Четверых самых злостных виновников кражи, получивших наибольшее число записок при голосовании, Викниксор после долгого раздумья решил перевести в Сельскохозяйственный техникум.

С горьким чувством покидала эта четверка Шкиду. На вокзале один из четверки – Цыган – решительно заявил: «Убегу!»

Но он не убежал.

Спустя некоторое время товарищи получили от него из техникума пространное письмо.

«…Викниксор хорошо сделал, что определил меня сюда, – писал он. – Передайте ему привет и мое восхищение перед его талантом предугадывать жизнь, находить пути для нас. Влюблен в сеялки, молотилки, в племенных коров, в нашу маленькую метеорологическую станцию… Я оглядываюсь назад. Четыре года тому назад я гопничал в Вяземской лавре, был стремщиком у хазушников. Тогда моей мечтой было сделаться хорошим вором… Я не думал тогда, что идеал мой может измениться. А сейчас я не верю своему прошлому, не верю, что когда-то я попал по подозрению в мокром деле в лавру, а потом и в Шкиду. Ей, Шкиде, я обязан своим настоящим и будущим…»

В статье «Детство и литература» (1937 г.) А. С. Макаренко, говоря о повести Белых и Пантелеева, отзывается о ней так:

«…Собственно говоря, эта книга есть добросовестно нарисованная картина педагогической неудачи».
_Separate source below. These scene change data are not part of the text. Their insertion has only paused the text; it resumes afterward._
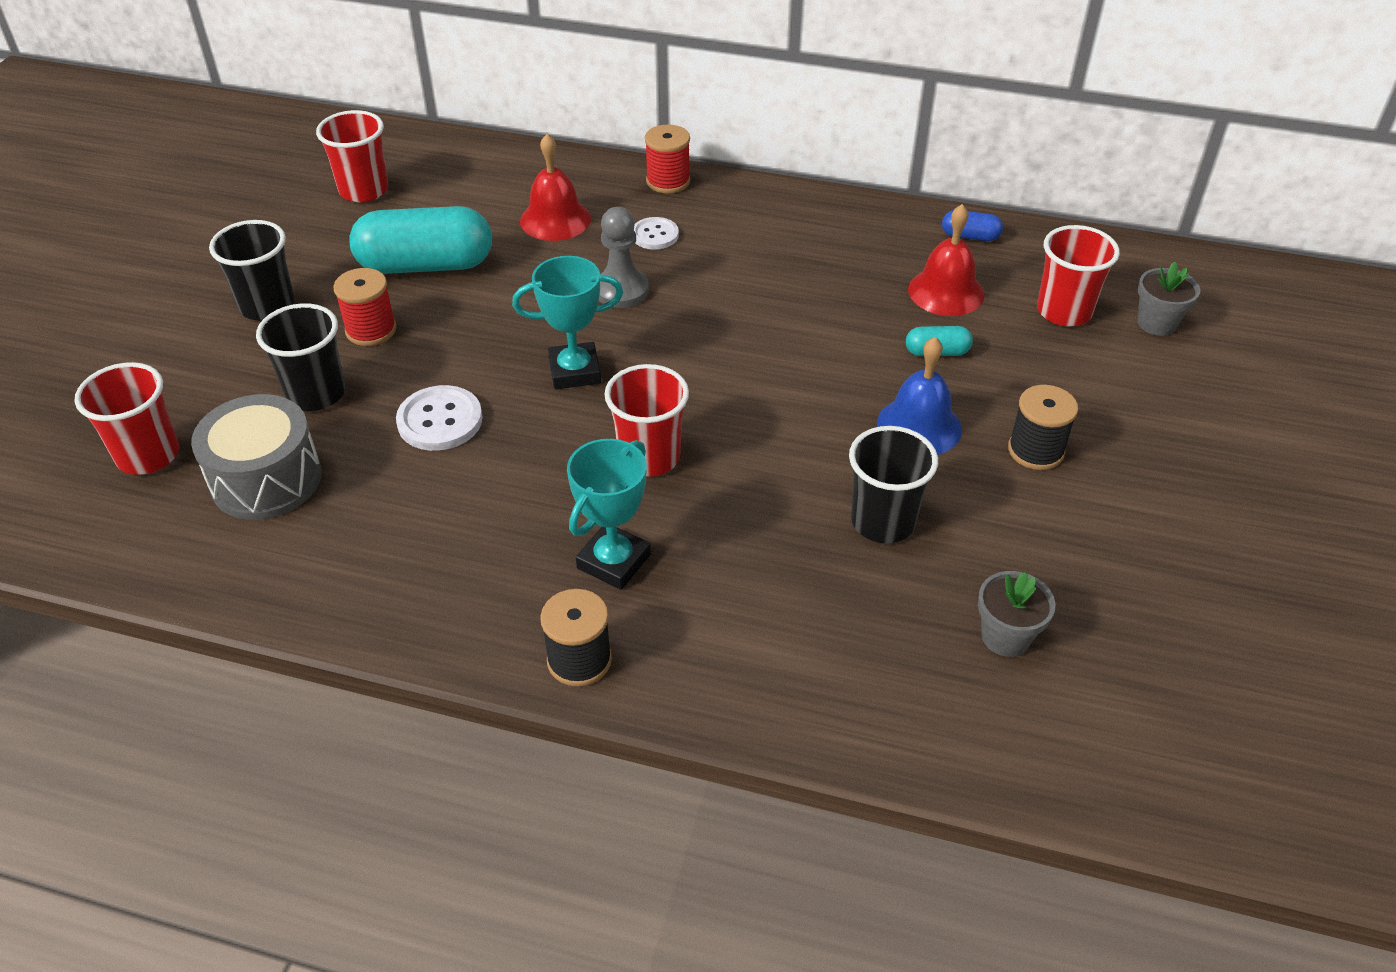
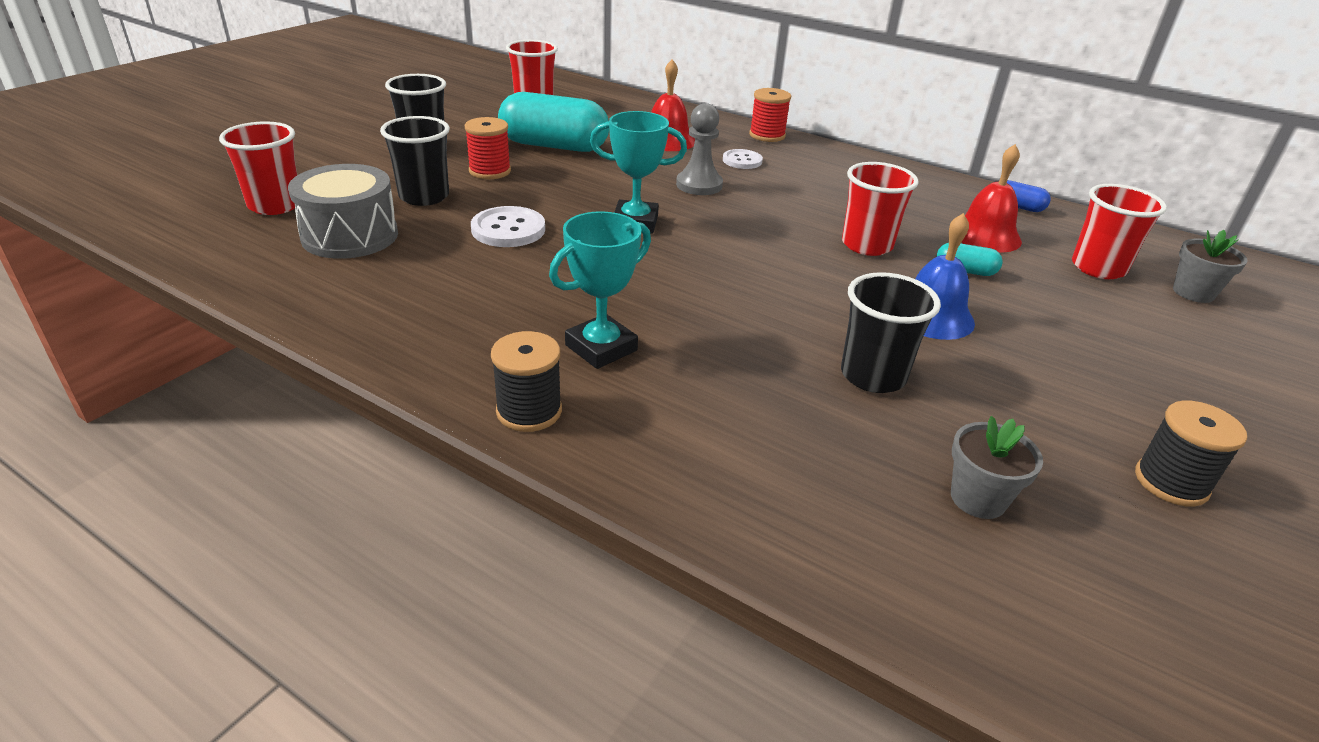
camera: 15 degrees right, 10 degrees down
red cup [604,364,689,477] -> red cup moved to [842,162,919,256]
black spool [1008,385,1078,470] -> black spool moved to [1135,400,1247,506]

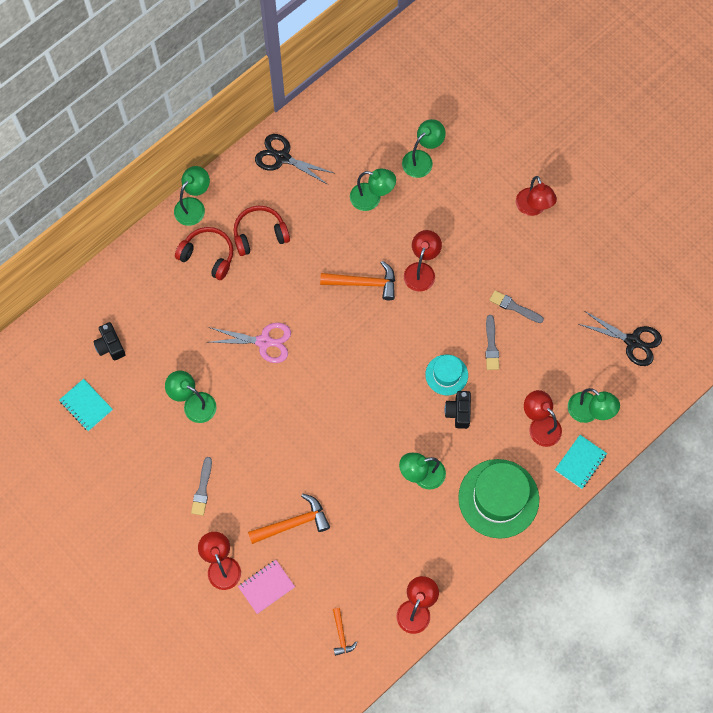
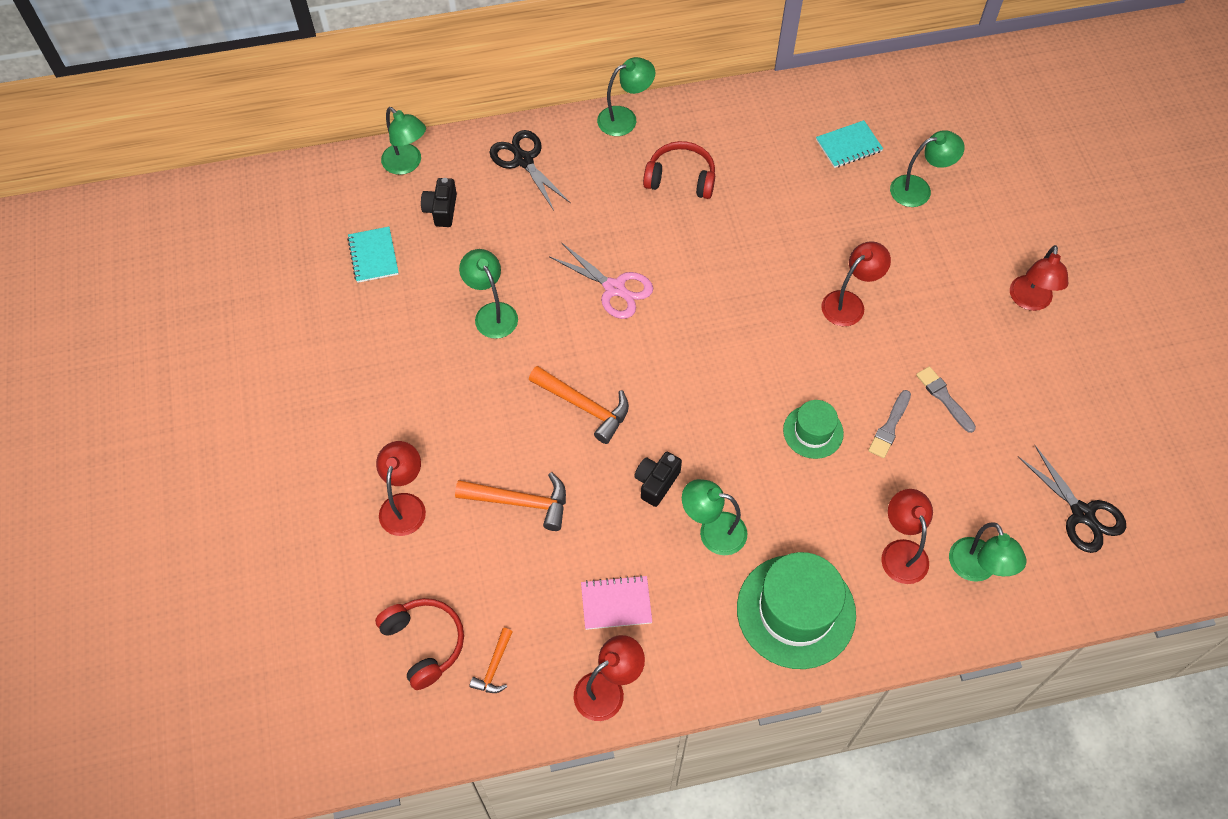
camera: 30 degrees right, 10 degrees down
red headphones [175,227,233,280] -> red headphones moved to [375,598,464,690]
grey brush [191,457,212,516] -> none
pink notebook [238,560,295,614] -> pink notebook moved to [581,575,652,630]
black scissors [255,134,334,185] -> black scissors moved to [489,130,571,210]
orange hammer [320,261,395,300] -> orange hammer moved to [529,366,629,444]
green lamp [350,169,396,211] -> green lamp moved to [381,107,426,175]
turquoise hat [425,355,468,395] -> green hat [783,400,844,459]
black camera [445,391,471,429] -> black camera moved to [634,452,682,507]
turquoise notebook [555,435,607,489] -> turquoise notebook moved to [816,120,883,168]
И в самом деле, неудач, срывов и метаний в работе педагогического коллектива республики Шкид было немало. Подчас он проявлял по отношению к своим питомцам чрезмерный либерализм, а иной раз прибегал к таким давно осужденным советской педагогикой мерам, как дневники, похожие на кондуит, и карцер.

Однако же считать всю деятельность Шкиды сплошной педагогической неудачей было бы едва ли справедливо, хоть у талантливого, но не всегда последовательного Викниксора не было той стройной и тщательно разработанной системы, какой требовал от воспитателей А. С. Макаренко. Не хватало ему иной раз и выдержки, необходимой для того, чтобы справиться со стихией, бушевавшей в Шкиде.

Автор «Педагогической поэмы» подходит к петроградской школе имени Достоевского как строгий критик-педагог, резко и решительно осуждающий распространенное тогда в литературе любование романтикой беспризорщины.

Настороженность, с какой он читал повесть бывших беспризорников, вполне понятна.

Но не надо забывать, что «Педагогическая поэма» была итогом долгого опыта воспитательной работы, а «Республику Шкид» написали юноши, только что покинувшие школьную парту.

И все же им удалось нарисовать правдивую и объективную – «добросовестную», по выражению А. С. Макаренко, – картину, выходящую далеко за рамки школьного быта.

В этой повести со всей четкостью отразилось время. Сквозь хронику «Республики Шкид» с ее маленькими волнениями и бурями проступает образ Петрограда тех суровых дней, когда в его ворота рвались белые и в городе было слышно, как «ухают совсем близко орудия и в окошках дзинькают стекла». И даже после того как был отражен последний натиск врага, улицы городских окраин еще были опутаны колючей проволокой и завалены мешками с песком. Город, стойко выдержавший блокаду, только начинал оживать, приводить в порядок разрушенные и насквозь промороженные здания, восстанавливать заводы, бороться с голодом и спекуляцией. Но черный рынок – толкучка – все еще кишел всяким сбродом – приезжими мешочниками, маклаками, продавцами и скупщиками краденого. И среди этой кипящей, «как червивое мясо», толпы шныряли бездомные или отбившиеся от дома ребята, с малых лет проходившие здесь школу воровства.